EXERCISE REQUIREMENTS: Starting at the line with "right hip: (349, 271)" and going on through the line with "left knee: (406, 351)", reproduce each line in the records below exactly and nothing more.

BEGIN TASK DATA

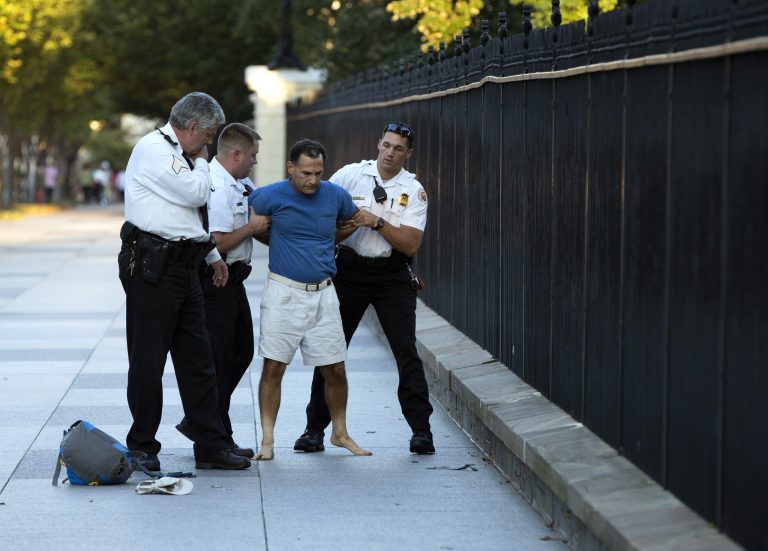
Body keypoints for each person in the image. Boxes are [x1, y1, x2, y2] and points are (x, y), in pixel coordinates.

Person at [118, 91, 250, 471]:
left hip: (185, 265)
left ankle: (210, 445)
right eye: (208, 135)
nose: (210, 142)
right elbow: (195, 193)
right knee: (148, 361)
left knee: (199, 360)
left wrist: (210, 254)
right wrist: (205, 163)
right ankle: (142, 445)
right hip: (152, 267)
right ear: (191, 127)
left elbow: (186, 217)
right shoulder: (155, 150)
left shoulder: (182, 156)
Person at [293, 122, 435, 455]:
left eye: (398, 148)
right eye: (386, 145)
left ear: (408, 154)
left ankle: (421, 430)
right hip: (349, 271)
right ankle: (314, 428)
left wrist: (378, 222)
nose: (390, 153)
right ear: (378, 145)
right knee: (330, 350)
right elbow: (323, 222)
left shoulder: (413, 190)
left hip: (391, 276)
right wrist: (350, 225)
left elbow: (410, 244)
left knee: (406, 351)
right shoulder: (350, 176)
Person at [248, 139, 373, 460]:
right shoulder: (268, 195)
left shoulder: (335, 195)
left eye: (318, 173)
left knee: (335, 368)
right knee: (273, 366)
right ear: (291, 168)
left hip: (324, 292)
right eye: (305, 173)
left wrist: (337, 235)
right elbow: (249, 224)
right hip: (283, 292)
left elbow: (350, 221)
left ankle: (340, 433)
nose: (312, 180)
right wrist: (274, 239)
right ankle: (268, 440)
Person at [175, 123, 270, 458]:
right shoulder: (216, 185)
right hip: (215, 279)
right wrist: (251, 228)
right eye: (253, 155)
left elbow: (261, 205)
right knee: (218, 359)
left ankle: (208, 426)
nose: (255, 162)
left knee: (240, 352)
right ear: (236, 154)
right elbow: (213, 240)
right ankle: (209, 440)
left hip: (234, 279)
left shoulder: (239, 182)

END TASK DATA

PROBLEM SOLUTION:
right hip: (349, 271)
right ankle: (314, 428)
left wrist: (378, 222)
nose: (390, 153)
right ear: (378, 145)
right knee: (330, 350)
right elbow: (323, 222)
left shoulder: (413, 190)
left hip: (391, 276)
right wrist: (350, 225)
left elbow: (410, 244)
left knee: (406, 351)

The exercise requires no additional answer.